Text shown:
*-*-*

OGB Appreciation Day : How I failed to appreciate NULL
On the annual OGB Appreciation Day (#ThanksOGB has been renamed multiple times, see Tim Hall's blog post) I am going back in time to when I was a newbie developer, relating a story about me making a mistake that had bad consequences in the customer ERP system. Luckily I had experienced colleagues to repair the damage, and later in my career I learned about NULL and how it could have been so different back then.
My first job as developer (in the last half of the 1990's) was as consultant, customizing the danish ERP application called Concorde XAL for our customers.
It had it's own data dictionary and own programming language, which the XAL engine then transformed to SQL DDL and DML. There were engines for a simple native database, for DB2, for Sybase and for Oracle (MS Sql Server came later.) But whichever engine, I just programmed in XAL and the underlying database was a black box.
One of our customers needed the system to be customized, so that invoices for some of their customers were electronically transmitted via EDI. This called for me to add a new column to the invoice table to contain the EDI invoice number for those invoices. So in the XAL dictionary I added this new column and an index on the column as well. Since duplicates of such EDI invoice numbers were not allowed, I marked the index to be unique. (And I implemented all of the EDI code, but that is irrelevant to this story.)
All good and it looked like it worked - or so I thought...
The day after the customer said it looked weird - invoices seemed to be missing in the system? They had been created and matching posts in the ledger and customer data were there, but the invoices themselves were simply missing. Why so?
Well, what I hadn't considered was, that the black box XAL engine that created SQL DDL and DML did not want to work with NULLs. Every single column was created as NOT NULL and the engine used default values (0 for numbers, January 1st 1900 for dates, CHR(2) for strings) for all "empty" values.
As I had marked the index to be unique, that meant that only one (1) single invoice was allowed to have an empty EDI invoice number (which would be 0 instead of NULL.) So all of the invoices (except the first one) for customers that should not have electronic invoices, failed with a constraint error. Which even I as newbie would have discovered in my simple testing (well, obviously I hadn't tested enough), if it had not been for the fact that the XAL engine for some reason silently caught those exceptions and ignored them.
So the solution was to make the index non-unique. But a lot of invoices were missing from production system. All of the other tables (ledger, customer log, inventory posts, etc.) inserted/updated/deleted as part of the same transaction were OK, but the invoice itself just wasn't there.
That's where I appreciated experienced colleagues, who were able to re-create the data from the other tables. (The missing data was for a large part data that basically was a snapshot of other data at the time of invoicing, like for example customer address.)
So I was lucky to be helped, and it taught me a lesson.
Experienced colleagues can be very much appreciated, and so can peers in a developer community be very much appreciated. A newbie like I was then needed a helping hand, not a sarcastic put-down. I try to remember this now that I am (in many situations) the experienced guy. And I very much appreciate that this is happily something I have experienced quite a lot in the Oracle community. (Not 100 percent of the time, even we aren't perfect, but sufficiently often.)
Now what has this got to do with NULL, you ask?
Well, I happened to see a thread on Twitter the other day on how NULL works, and more than one comment was along the lines of: "NULL causes unnecessary pain and should be avoided" or "NULL got introduced because there was a need for it once. Since then programming languages evolved and we don't need NULL at all."

*-*-*

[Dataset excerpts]
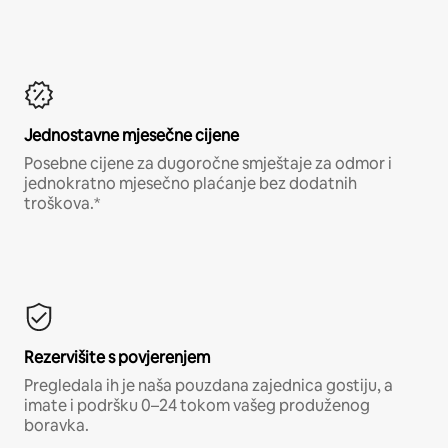
Jednostavne mjesečne cijene
Posebne cijene za dugoročne smještaje za odmor i
jednokratno mjesečno plaćanje bez dodatnih
troškova.*
Rezervišite s povjerenjem
Pregledala ih je naša pouzdana zajednica gostiju, a
imate i podršku 0–24 tokom vašeg produženog
boravka.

*-*-*

Exercise 1: Copy the stretch of the NULL post from "So the solution" through "me a lesson.".
Exercise 2: In the NULL post, what default value did the XAL engine use for empty dates?

Written solution 1:
So the solution was to make the index non-unique. But a lot of invoices were missing from production system. All of the other tables (ledger, customer log, inventory posts, etc.) inserted/updated/deleted as part of the same transaction were OK, but the invoice itself just wasn't there.
That's where I appreciated experienced colleagues, who were able to re-create the data from the other tables. (The missing data was for a large part data that basically was a snapshot of other data at the time of invoicing, like for example customer address.)
So I was lucky to be helped, and it taught me a lesson.

Written solution 2: January 1st 1900